In the struggle for supremacy that followed in the 6th to 5th Centuries B.C., the growing Magadha Kingdom emerged as the most predominant power in ancient India, annexing several states of the Majjhimadesa. A bitter line in the Brahmin Purana laments that Magadhan emperor Mahapadma Nanda exterminated all the kshatriyas, none worthy of the name kshatriya being left thereafter. This obviously refers to the Kasis, Kosalas, Kurus, Panchalas, Vatsyas and other neo-Vedic tribes of the east Punjab, of whom nothing was ever heard again except in legend and poetry.
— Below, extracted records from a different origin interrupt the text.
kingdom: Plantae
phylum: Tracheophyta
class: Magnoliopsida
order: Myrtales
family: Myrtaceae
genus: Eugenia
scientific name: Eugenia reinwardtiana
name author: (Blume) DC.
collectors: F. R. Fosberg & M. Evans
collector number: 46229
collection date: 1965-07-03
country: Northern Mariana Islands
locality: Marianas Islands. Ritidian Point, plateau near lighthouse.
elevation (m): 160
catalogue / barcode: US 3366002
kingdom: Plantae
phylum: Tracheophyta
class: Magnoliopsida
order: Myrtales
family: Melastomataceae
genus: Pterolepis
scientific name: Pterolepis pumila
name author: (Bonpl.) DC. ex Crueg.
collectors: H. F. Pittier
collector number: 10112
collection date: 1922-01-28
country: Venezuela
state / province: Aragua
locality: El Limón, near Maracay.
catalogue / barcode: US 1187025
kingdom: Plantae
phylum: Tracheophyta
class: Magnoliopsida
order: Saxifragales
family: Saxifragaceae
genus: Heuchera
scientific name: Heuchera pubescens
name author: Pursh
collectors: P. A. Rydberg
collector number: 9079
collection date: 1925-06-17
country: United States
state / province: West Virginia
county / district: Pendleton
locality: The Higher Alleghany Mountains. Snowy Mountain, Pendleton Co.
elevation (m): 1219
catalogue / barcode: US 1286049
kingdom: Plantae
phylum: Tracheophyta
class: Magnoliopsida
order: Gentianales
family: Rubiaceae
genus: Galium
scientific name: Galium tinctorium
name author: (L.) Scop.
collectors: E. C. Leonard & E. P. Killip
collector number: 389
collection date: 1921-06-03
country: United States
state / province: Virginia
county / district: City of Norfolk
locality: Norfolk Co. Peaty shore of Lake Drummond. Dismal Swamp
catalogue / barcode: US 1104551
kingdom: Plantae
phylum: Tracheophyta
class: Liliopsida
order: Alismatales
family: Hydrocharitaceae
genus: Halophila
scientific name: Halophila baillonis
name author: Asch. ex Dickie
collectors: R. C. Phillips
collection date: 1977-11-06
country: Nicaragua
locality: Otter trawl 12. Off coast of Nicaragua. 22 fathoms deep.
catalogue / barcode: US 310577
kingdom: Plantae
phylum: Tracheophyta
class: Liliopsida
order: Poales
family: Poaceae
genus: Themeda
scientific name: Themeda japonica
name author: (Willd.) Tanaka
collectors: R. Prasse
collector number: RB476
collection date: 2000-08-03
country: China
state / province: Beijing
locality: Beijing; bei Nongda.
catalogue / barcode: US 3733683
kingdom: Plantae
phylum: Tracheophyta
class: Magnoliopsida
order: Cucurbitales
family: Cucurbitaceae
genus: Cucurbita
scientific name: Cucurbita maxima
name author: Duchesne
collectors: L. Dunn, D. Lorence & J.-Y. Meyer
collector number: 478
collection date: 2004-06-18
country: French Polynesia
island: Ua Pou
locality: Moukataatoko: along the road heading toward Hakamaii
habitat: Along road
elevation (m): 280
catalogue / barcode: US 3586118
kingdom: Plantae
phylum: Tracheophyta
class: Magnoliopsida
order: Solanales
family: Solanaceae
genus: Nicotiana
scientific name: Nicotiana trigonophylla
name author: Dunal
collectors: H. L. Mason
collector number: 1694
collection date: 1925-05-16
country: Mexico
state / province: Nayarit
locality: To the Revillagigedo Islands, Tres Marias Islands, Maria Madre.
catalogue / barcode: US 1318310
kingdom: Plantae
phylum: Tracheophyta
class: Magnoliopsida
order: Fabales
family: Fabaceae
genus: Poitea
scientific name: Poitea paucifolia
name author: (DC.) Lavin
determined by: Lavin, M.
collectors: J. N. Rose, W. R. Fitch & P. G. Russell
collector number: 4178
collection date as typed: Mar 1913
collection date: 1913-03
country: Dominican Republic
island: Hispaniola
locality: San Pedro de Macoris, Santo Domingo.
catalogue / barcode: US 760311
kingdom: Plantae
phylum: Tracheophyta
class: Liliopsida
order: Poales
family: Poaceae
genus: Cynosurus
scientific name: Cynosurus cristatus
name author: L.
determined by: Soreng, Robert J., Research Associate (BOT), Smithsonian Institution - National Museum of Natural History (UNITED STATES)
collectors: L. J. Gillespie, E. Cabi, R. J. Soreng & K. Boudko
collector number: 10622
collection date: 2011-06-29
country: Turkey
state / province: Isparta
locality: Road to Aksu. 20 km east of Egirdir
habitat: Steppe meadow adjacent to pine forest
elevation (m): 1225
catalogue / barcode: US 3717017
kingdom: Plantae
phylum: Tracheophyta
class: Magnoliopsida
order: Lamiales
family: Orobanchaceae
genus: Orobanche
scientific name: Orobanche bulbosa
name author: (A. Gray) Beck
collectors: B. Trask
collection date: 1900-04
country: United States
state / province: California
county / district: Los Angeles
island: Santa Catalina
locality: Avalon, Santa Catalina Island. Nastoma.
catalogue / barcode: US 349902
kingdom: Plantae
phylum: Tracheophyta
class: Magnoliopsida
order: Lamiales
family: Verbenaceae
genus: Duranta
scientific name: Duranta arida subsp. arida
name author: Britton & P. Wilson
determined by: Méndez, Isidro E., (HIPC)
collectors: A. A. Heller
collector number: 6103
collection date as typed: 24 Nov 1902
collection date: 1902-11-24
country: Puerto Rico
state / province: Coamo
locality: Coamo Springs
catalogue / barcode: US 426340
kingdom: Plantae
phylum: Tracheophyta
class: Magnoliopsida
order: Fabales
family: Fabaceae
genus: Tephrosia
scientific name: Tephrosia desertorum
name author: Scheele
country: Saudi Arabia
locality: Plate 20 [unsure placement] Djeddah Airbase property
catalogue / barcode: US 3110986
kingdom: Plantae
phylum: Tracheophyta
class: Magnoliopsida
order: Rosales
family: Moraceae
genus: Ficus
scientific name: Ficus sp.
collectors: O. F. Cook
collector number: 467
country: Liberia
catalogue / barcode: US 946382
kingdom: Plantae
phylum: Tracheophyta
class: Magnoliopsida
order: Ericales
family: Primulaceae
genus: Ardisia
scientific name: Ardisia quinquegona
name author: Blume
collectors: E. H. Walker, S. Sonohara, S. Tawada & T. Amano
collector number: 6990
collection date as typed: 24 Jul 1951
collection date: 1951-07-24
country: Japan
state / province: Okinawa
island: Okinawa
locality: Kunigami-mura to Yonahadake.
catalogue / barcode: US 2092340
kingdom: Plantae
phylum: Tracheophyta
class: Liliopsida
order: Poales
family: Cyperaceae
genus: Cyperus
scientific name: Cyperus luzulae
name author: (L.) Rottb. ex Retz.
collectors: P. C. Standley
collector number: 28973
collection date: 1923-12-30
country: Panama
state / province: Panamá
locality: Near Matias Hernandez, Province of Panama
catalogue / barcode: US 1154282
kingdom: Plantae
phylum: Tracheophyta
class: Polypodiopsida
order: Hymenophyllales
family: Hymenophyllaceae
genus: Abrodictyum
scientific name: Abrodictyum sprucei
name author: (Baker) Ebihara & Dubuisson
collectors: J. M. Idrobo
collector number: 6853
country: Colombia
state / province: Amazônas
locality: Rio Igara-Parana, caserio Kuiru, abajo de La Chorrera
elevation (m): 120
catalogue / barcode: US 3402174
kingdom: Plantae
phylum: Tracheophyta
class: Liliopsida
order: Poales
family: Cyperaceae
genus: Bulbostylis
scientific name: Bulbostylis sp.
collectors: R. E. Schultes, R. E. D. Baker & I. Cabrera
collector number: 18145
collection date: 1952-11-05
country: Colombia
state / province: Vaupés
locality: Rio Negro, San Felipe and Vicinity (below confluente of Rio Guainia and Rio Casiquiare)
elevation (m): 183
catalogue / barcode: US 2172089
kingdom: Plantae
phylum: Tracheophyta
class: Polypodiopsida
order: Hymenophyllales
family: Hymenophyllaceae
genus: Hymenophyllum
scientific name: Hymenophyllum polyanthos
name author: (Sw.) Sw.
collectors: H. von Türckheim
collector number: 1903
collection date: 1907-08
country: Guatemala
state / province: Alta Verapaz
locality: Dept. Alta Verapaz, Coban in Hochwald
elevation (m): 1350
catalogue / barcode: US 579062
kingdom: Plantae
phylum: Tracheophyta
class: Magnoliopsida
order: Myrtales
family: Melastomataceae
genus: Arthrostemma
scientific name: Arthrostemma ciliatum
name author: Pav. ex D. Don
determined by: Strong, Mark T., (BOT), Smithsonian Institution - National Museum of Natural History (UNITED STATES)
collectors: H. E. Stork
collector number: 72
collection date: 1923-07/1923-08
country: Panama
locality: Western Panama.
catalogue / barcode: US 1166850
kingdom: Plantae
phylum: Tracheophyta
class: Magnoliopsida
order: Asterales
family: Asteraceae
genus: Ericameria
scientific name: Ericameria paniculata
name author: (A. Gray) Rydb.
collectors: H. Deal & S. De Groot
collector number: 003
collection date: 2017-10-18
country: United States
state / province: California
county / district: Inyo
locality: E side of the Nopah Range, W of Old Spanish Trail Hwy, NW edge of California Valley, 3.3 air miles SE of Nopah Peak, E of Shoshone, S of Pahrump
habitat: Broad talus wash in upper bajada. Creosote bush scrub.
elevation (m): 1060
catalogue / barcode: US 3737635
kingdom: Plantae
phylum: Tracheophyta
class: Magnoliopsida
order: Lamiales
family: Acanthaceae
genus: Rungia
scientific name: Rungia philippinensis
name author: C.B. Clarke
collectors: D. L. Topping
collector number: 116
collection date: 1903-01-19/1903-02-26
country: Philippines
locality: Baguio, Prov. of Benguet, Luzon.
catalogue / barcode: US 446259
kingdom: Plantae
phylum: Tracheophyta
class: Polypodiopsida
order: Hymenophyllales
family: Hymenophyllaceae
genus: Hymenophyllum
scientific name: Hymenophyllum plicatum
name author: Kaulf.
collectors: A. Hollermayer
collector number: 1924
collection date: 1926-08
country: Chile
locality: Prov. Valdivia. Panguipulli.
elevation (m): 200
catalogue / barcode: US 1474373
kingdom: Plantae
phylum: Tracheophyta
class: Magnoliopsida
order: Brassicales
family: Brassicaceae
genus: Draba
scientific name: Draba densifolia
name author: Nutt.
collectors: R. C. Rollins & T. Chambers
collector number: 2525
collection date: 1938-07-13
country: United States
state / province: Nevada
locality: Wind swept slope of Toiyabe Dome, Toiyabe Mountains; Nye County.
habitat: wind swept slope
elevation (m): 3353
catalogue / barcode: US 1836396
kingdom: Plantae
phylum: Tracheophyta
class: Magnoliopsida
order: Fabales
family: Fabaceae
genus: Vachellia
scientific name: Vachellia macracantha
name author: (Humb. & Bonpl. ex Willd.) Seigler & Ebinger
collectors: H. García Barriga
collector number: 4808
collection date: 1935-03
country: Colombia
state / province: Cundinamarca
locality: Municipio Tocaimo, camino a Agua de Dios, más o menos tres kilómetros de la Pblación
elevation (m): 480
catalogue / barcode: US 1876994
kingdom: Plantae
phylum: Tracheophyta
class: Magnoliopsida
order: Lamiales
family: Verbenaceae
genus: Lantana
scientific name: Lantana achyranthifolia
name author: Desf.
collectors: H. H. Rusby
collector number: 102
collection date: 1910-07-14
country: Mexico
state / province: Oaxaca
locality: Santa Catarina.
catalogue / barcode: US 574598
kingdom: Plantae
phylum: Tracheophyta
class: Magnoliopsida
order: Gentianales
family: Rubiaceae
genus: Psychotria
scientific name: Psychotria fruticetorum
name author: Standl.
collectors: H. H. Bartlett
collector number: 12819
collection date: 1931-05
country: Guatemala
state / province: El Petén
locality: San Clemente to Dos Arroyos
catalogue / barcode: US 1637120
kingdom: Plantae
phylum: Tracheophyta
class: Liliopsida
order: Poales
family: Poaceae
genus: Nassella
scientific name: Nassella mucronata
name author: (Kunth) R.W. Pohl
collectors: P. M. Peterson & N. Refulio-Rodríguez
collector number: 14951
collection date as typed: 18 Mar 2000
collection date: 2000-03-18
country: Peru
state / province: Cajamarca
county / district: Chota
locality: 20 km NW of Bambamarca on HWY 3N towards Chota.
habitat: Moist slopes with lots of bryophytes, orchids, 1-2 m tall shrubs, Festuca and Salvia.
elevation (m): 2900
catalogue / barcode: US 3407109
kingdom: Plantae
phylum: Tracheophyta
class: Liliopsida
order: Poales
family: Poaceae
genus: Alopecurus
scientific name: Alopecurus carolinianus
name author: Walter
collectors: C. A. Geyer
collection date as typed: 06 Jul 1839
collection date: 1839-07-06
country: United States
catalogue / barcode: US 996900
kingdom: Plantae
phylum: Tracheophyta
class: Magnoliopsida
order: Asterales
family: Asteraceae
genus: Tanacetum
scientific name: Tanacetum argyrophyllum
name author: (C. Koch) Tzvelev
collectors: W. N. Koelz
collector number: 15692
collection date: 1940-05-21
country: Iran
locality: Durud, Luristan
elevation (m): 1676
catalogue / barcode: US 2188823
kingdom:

Kamboja, however, continued to be known for having good horses.

The Kambojans and Gandharans never came into direct contact with the Magadhan state until Chandragupta and Kautiliya arose on the scene. But these nations also fell prey to the Achaemenids of Persia during the reign of Cyrus (558–530 B.C.) or in the first year of Darius. Kamboja and Gandhara formed the twentieth and richest strapy of the Achaemenid Empire. Cyrus I is said to have destroyed the famous Kamboja city called Kapisi (modern Begram) in Paropamisade.

The thera Maharakkhita established the Buddha's religion at Kamboja and other places. The Kambojas supposedly lost their original customs and became barbarous. The Bhuridatta Jataka states that many Kambojas who were not Aryans said that people were purified by killing insects, flies, snakes, bees, frogs, etc. The Jataka tradition is corraborated by Yaska's Nirukta and Yuan Chwang's account of Rajapura and the adjoining countries of the northwestern India.